Assigned task
The required output is the line containing "vfov_deg: 5.1" and every line after it, transcribed exactly through the end of the data below.
Available records Start Marker
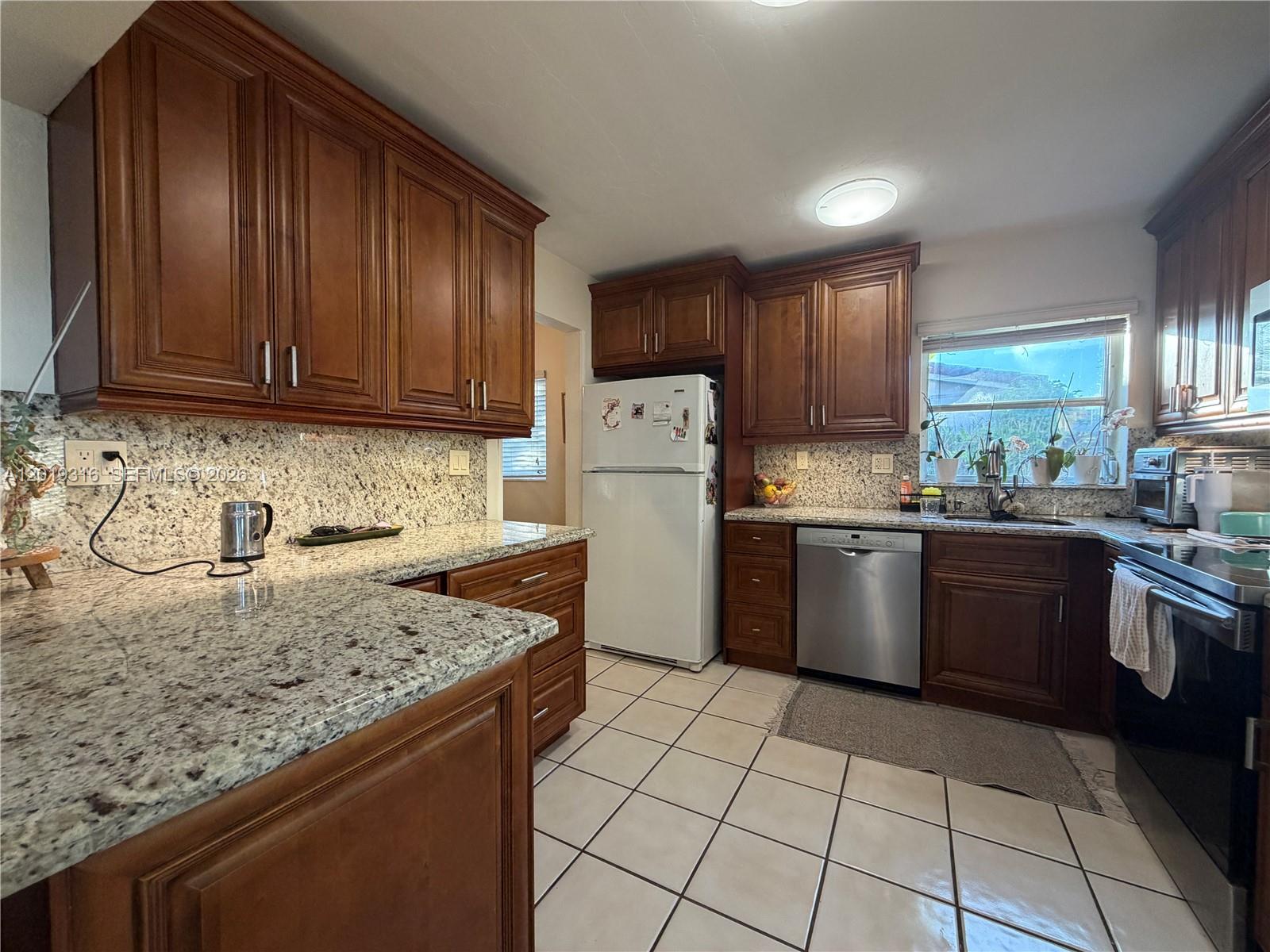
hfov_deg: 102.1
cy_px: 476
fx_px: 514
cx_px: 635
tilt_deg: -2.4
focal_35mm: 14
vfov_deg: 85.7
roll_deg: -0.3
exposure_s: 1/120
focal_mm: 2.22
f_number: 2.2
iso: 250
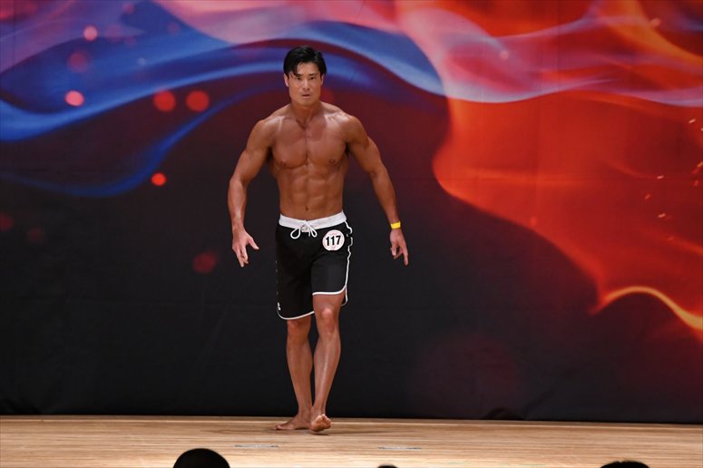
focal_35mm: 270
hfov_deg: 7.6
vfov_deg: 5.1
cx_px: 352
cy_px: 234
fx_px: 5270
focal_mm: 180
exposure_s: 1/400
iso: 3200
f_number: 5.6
Available records End Marker
Solution to this problem
vfov_deg: 5.1
cx_px: 352
cy_px: 234
fx_px: 5270
focal_mm: 180
exposure_s: 1/400
iso: 3200
f_number: 5.6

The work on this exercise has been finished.